For the past 8 years I have been struggling with a lot of issues with my stomach. Well, I say my stomach, but it’s really my intestines. It has affected me so significantly, that I have been, and still am afraid to eat, because I don’t know if my stomach is going to get upset and have me desperately looking for a bathroom. (Not the most graceful experience) I have been on the freeway and all of a sudden I get that familiar and horrific gurgle and I know have limited time to bolt to the bathroom, before the unspeakable. Public bathrooms, even at a gas stations, used to horrify me, but now they have become my best friend. This stuff is a real as it gets guys…
This affliction began one day after eating sushi. I have enjoyed eating sushi for as log as I remember, so it was totally unexpected. This was the start of my relationship with my sensitive and overactive intestines. Soon after, the attacks came more frequently, although the triggers remained a mystery.
I have sought out the help of many doctors because my symptoms have become so much worse as time as moved on that I have been desperate to figure out the root. While initially, I thought my issues were purely physical, I realized that after modifying my diet significantly the symptoms persisted. This made me delve deeper. I realized that I experience high levels of anxiety pretty consistently, yet I conceal it like a rockstar. Concealing didn’t mean healing, it just rears its ugly head in other ways. I also suffer from horrible migraines and now the experience with my stomach episodes have arose. In short, I am learning that my emotions may very well playing a part root in what is happening with my health. I confirm this after being throughly tested and prodded for just about everything. Basically, I am healthy and physically sound, but my undealt emotions are needing some serious care.

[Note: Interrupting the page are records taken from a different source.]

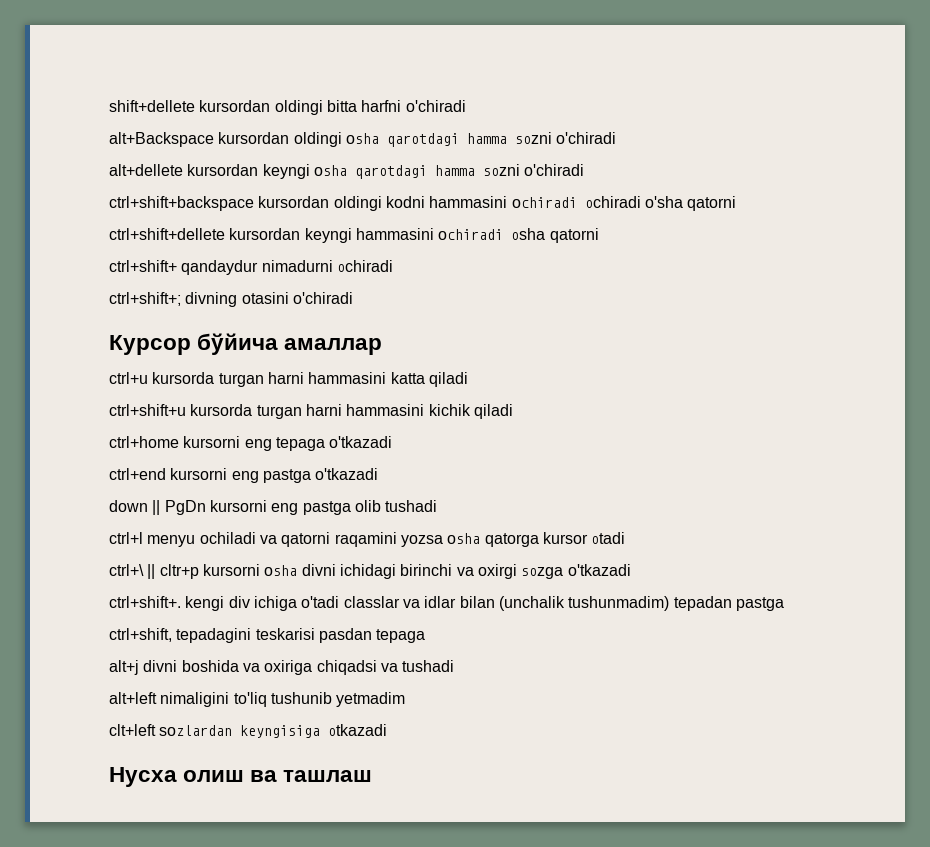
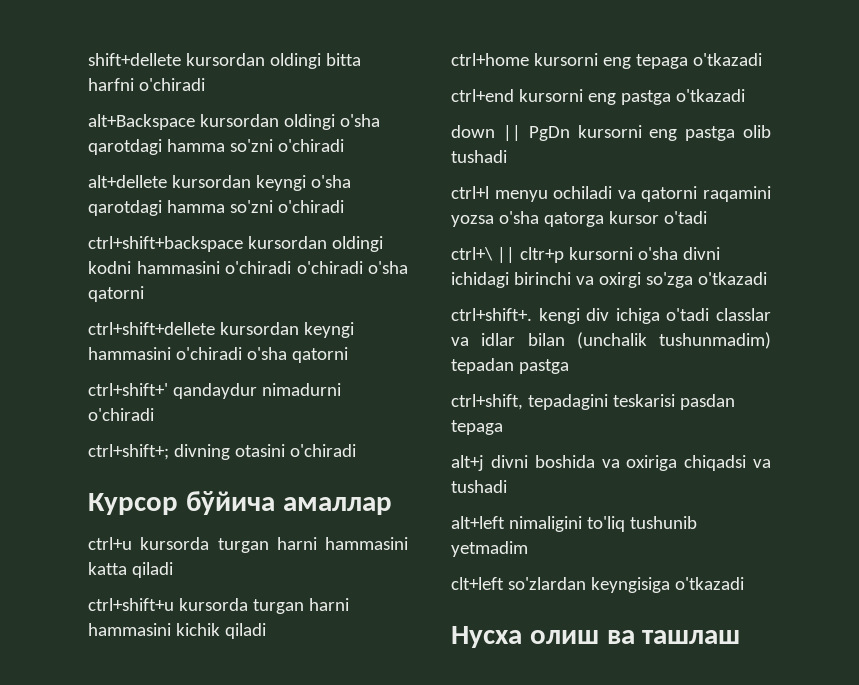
[345,132,552,147] osha qarotdagi hamma sozni -> [339,114,380,127] [88,139,273,155] o'sha qarotdagi hamma so'zni
[313,164,520,179] osha qarotdagi hamma sozni -> [310,175,351,188] [88,200,273,216] o'sha qarotdagi hamma so'zni
[511,196,641,208] ochiradi ochiradi -> [225,261,363,274] o'chiradi o'chiradi
[438,228,599,243] [109,260,177,272] ochiradi osha qatorni // ctrl+shift+ -> [175,347,348,363] [88,383,168,396] o'chiradi o'sha qatorni // ctrl+shift+'
[336,260,393,272] ochiradi -> [88,408,154,421] o'chiradi
[447,533,481,544] osha -> [498,211,539,224] o'sha
[591,532,626,544] otadi -> [663,211,707,224] o'tadi
[264,565,298,576] osha -> [637,247,678,260] o'sha
[521,567,564,579] sozga -> [645,272,693,288] so'zga
[159,724,388,738] sozlardan keyngisiga otkazadi -> [507,577,744,593] so'zlardan keyngisiga o'tkazadi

I am not discounting some issues I have with my diet that contribute to my ailments, but I most definitely see the effects of emotional discrepancies and how they manifest physically.
I am doing my part to identify and nurture those places of anxiety, through different modalities. Prayer is a big one, investing deeply in nurturing and trustworthy friendships, slowing down my day, writing this blog with the intention of sharing from brave places, and giving up what I can’t control to God…. I do assist myself by take vitamin D, which makes happy endorphins. I take enzymes to help break down any and all food I eat and I try and avoid sugar. More than, the physical adjustments, I am being vigilant to live with integrity and truth, matching my words with my doings. Its not an easy intention, but I see the peace in living in that intention. Its an everyday work.
I have seen a very significant shift within myself on my fronts.
Health is everything, emotional and physical, and the way we cultivate and care for the gift of it is crucial. I am doing just that, beginning with my heart and strengthening it so that it can nurture that anxiety which has been running the show in my body. That party is now over and I feel more dominion over my being.
As a follow up; I have been to 3 separate GI doctors, the last one I went to prescribed a “Breath test”. This test can detect if there is unhealthy bacteria anywhere in the body that could be causing issues. You drink a shot of a clear solution and then breathe into a bag every fifteen minutes. The solution will get the bad bacteria to rear its ugly head if there is indeed something evident. Mine came back positive, which for me was great because it explained a lot of my issues. I went on a necessary strong antibiotic for two weeks, and it changed my life significantly. I am still very much aware that mental health affects all aspects of the body, and it’s vital to try to keep it in check.